Leserbrief zu Lothar Fischers Reiterskulpturen auf dem Residenzplatz

 

 

Sehr geehrte Damen und Herren,

 

seit Wochen bewegen die drei  Reiterskulpturen auf unserem Residenzplatz die Gemüter. Natürlich wollen wir nur zu gerne vergessen, wie viel außer dem von uns Einkalkulierten noch in der Welt ist. Kunstwerke trifft daran eine gewisse Mitschuld. Denn in ihnen spiegelt sich der Prozess der Auslassung oder Vereinfachung wie in unserer Phantasie. Immer wieder kommt es in der Kunst zu erheblichen Verkürzungen dessen, womit die Wirklichkeit uns konfrontiert.

 

Nach erstem ungläubigen Staunen finde ich:
Mit den umstrittenen drei Reitern auf dem Residenzplatz ist dem europaweit anerkanntem Künstler Lothar Fischer eine bemerkenswerte, fein- und hintersinnige Interpretation eines weit verbreiteten Zeitgeistes gelungen:

Breitärschig, wenig Hirn, dumpf, drohend und ungerührt, aber mit großem Maul, die Kirche hinter sich lassend, blind eine überwiegend leer stehenden Künstlergarderobe musternd.
Dabei steht die Kirche für die Werte unserer Zivilisation und der Rost für die Vergänglichkeit aller Materie, irdischen Strebens, manch eitler Herrschaftsattitüde.
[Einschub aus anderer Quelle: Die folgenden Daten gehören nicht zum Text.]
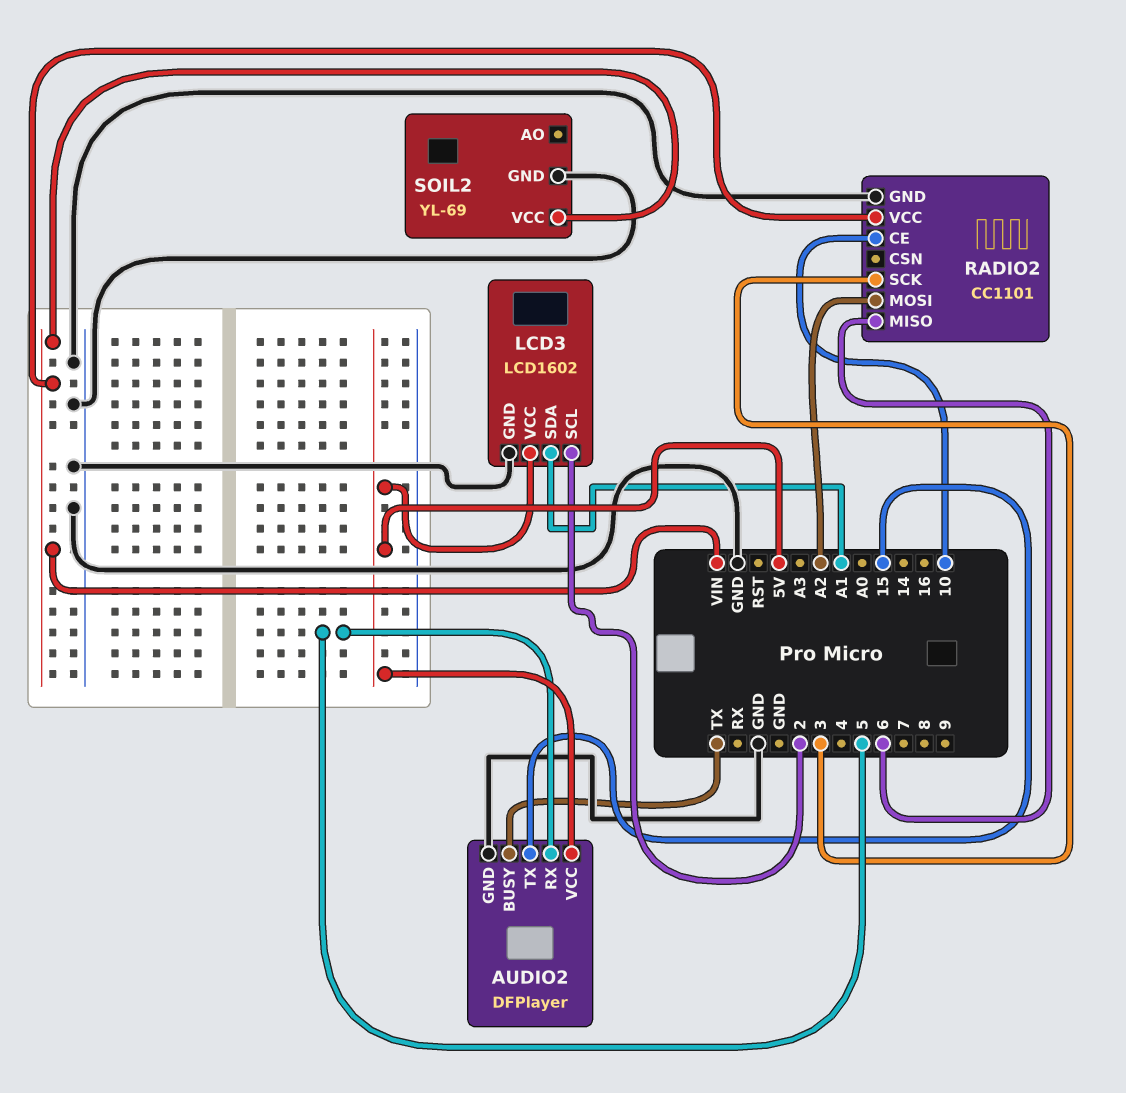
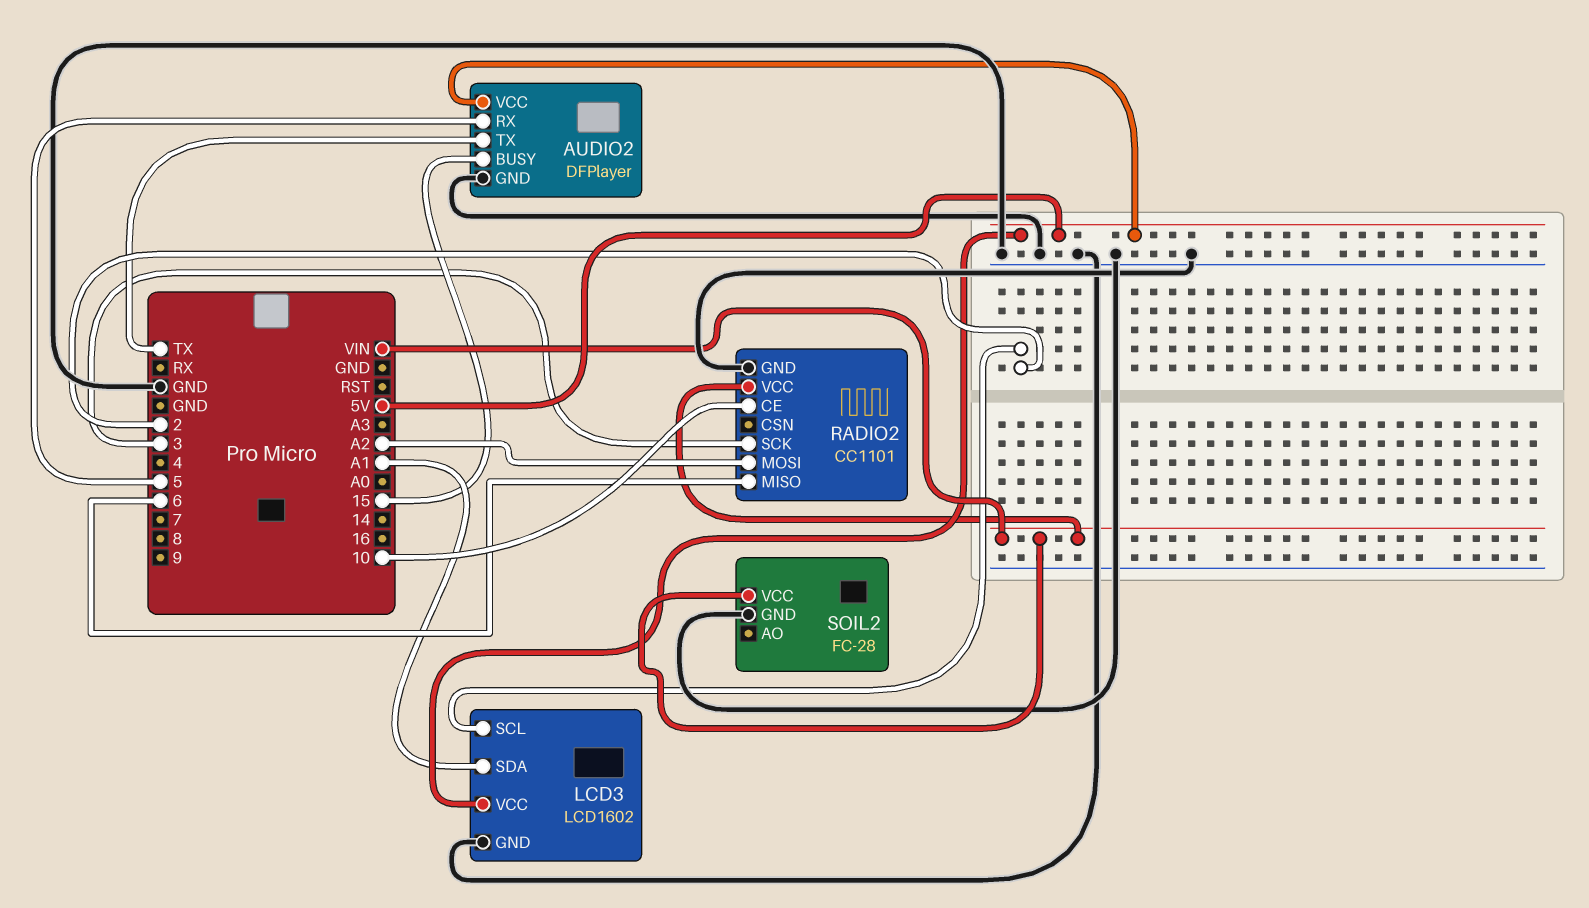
AUDIO2 pin BUSY: TX -> 15
AUDIO2 pin TX: 15 -> TX
SOIL2: YL-69 -> FC-28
Das leer stehende Garderobenhaus für eine leere Medienkultur.

 

Mit Karl Kraus gesprochen, ist es Lothar Fischer ganz meisterlich gelungen, aus der Lösung ein Rätsel zu machen. Große Kunst: Mehr davon. Im wirklichen Leben haben wir wirkliche Probleme: Eine barrierefrei, altersgerechte Stadt mit Ampelanlagen, die Menschen im Alter oder mit Behinderungen nicht stets in Stress versetzen. Zum Beispiel.